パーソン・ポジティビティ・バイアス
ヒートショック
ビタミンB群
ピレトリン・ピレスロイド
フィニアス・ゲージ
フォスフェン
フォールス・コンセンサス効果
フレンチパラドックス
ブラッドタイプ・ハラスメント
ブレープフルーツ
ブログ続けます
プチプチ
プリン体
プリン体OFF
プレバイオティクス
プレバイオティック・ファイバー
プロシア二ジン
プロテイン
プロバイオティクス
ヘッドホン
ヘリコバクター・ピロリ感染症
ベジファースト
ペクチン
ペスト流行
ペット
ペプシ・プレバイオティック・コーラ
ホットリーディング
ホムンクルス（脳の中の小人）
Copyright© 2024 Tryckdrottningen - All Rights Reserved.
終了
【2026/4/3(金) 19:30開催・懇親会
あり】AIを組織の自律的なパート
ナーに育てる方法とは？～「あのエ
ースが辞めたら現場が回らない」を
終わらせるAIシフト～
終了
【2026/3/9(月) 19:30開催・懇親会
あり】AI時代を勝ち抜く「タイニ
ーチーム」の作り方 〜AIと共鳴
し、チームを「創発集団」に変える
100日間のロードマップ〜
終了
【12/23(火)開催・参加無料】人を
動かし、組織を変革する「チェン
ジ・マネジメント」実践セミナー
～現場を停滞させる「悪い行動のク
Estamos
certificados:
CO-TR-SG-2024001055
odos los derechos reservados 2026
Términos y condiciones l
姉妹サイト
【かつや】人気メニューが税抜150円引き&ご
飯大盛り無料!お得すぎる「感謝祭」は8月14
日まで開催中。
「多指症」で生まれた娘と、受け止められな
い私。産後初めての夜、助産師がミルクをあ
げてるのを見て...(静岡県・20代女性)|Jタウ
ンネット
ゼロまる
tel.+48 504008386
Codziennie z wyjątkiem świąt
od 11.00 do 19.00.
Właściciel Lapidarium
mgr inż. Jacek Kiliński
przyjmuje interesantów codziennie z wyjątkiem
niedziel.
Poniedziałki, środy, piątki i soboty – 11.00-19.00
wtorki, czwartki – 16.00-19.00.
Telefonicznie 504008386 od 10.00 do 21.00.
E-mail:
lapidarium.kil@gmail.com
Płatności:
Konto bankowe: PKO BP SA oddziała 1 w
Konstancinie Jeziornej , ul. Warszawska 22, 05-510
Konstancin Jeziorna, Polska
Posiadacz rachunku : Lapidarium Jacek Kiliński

....

*WHAT YOU ARE ASKED TO DO*.
Lines in the listing above that contain the word "Kiliński" must be copied; leave out the rest.

*REPLY*.
mgr inż. Jacek Kiliński
Posiadacz rachunku : Lapidarium Jacek Kiliński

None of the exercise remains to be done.